Pedro de la Rosa: 6 – L’assurdo della macchina meno veloce di tutto il mondiale è che oltretutto non frena nemmeno. E dire che, essendo appunto così lenta, non avrebbe bisogno di chissà cosa per fermarsi. Eppure, eppure. Pedro fa quel che può, gira anche dignitosamente, poi i dischi si scaldano sempre di più fino a farlo finire fuori strada costringendolo al ritiro a due terzi di gara. Poco altro da aggiungere, se non che -visto l’impegno che ci mette- avrebbe meritato miglior fortuna. Come sempre, del resto. Sfrenato.

Narain Karthikeyan: 6,5 – Al giro numero tre, udite udite, gli chiedono di raffreddare i freni. Dopo quindici km. Roba da matti. Eppure, che ci crediate o no, l’indiano è pure riuscito a finire la gara, seppur staccassimo e con un ritmo ben lungi dall’essere esaltante. Ma del resto cosa vuoi fare, già l’auto va piano ed è equilibrata come un ubriaco su una fune sospesa, se gli togli anche i freni sei a posto. A meno che il problema non sia proprio quello. Possibile che i due abbiano lasciato il freno a mano tirato? Questo spiegherebbe la lentezza e il surriscaldamento dei dischi. Quasi quasi è il caso di dirglielo. Risolto questo problema ad Abu Dhabi potrebbero addirittura vincere.

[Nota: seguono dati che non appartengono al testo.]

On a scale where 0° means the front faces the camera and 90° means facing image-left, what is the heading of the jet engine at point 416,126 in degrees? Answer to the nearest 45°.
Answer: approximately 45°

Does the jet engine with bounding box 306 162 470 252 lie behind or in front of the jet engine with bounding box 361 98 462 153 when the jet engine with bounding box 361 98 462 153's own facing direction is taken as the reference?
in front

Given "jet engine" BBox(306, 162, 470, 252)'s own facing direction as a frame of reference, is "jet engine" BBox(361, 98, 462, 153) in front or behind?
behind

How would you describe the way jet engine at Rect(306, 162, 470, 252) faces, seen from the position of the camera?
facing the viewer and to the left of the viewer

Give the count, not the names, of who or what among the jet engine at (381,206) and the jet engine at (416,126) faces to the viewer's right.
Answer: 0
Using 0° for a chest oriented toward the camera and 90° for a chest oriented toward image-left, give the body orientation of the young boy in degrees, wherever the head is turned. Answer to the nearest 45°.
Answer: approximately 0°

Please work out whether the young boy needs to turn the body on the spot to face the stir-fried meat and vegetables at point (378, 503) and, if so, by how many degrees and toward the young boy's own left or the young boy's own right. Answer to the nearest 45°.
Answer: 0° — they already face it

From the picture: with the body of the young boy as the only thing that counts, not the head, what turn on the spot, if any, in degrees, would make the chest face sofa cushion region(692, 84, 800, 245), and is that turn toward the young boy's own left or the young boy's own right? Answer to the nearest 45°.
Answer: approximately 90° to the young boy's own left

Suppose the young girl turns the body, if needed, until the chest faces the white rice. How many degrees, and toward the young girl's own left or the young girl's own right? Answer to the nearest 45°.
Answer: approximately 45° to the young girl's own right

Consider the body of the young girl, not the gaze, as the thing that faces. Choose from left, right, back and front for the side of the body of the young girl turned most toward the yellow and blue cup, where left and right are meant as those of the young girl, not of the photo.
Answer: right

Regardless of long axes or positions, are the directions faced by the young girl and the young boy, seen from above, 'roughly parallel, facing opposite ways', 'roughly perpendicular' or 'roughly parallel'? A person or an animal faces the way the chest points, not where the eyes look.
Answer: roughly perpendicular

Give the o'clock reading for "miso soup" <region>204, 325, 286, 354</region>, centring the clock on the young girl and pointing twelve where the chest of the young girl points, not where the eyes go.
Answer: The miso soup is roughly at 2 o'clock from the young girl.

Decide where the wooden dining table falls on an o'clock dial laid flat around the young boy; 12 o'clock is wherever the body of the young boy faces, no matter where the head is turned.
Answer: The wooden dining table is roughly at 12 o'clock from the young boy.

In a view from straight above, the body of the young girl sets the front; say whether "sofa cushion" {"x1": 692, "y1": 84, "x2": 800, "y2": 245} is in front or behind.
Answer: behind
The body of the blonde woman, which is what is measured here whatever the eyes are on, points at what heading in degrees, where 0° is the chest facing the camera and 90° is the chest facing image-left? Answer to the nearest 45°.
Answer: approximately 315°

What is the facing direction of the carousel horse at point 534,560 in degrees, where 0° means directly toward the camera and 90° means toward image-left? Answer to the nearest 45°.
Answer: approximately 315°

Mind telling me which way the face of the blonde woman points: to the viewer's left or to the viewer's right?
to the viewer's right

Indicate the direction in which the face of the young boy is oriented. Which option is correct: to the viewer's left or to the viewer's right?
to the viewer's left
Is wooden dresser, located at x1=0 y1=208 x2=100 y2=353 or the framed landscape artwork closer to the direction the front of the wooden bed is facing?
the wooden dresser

Svelato [l’arcano].

Timo Glock: 5 – Quello che potrebbe, a fine stagione, essere l’eroe della Marussia per averle fatto fare il -momentaneo- sorpasso alla Caterham, in India è autore di una gara difficile e anonima. Al via sceglie il pertugio sbagliato e finisce dietro alle HRT. Poi si perde nel traffico e alla fine prende una paga gigantesca da Pic, che lo precede di parecchio sul traguardo. A suo dire la macchina sarebbe andata peggiorando nel corso del weekend, ottima al venerdì e lenta in gara. Bah. Di certo di gare storte il tedesco quest’anno ne ha avute diverse, la sua stagione è stata tutt’altro che impeccabile, soprattutto se confrontata con quella del suo giovane team mate. Salvata, tuttavia, dal risultatone di Singapore, che vale un Campionato. Ma non possiamo dargli la sufficienza, stavolta. Scialbo

Charles Pic: 7,5 – Eccolo, il Pic che ci piace, è finalmente tornato. Sveglio, rapido ad imparare, elegante nello stile, veloce e determinato. Sabato pomeriggio era infuriato per non aver saputo tirar fuori il massimo dalla Marussia, ma in gara si rifà con gli interessi. Al via guadagna cinque posizioni, lotta con le Caterham e tiene un ritmo inarrivabile per Glock, surclassandolo. Alla fine sarà diciannovesimo, ben davanti a Timo, più veloce di lui di quasi mezzo secondo anche sul giro più veloce. E dice che senza bandiere blu poteva anche pensare di agguantare Kovalainen. Bravo, bravissimo. A nostro parere la più bella sorpresa di questo mondiale e non è la prima volta che ve la raccontiamo. Giù il cappello. Eccellente.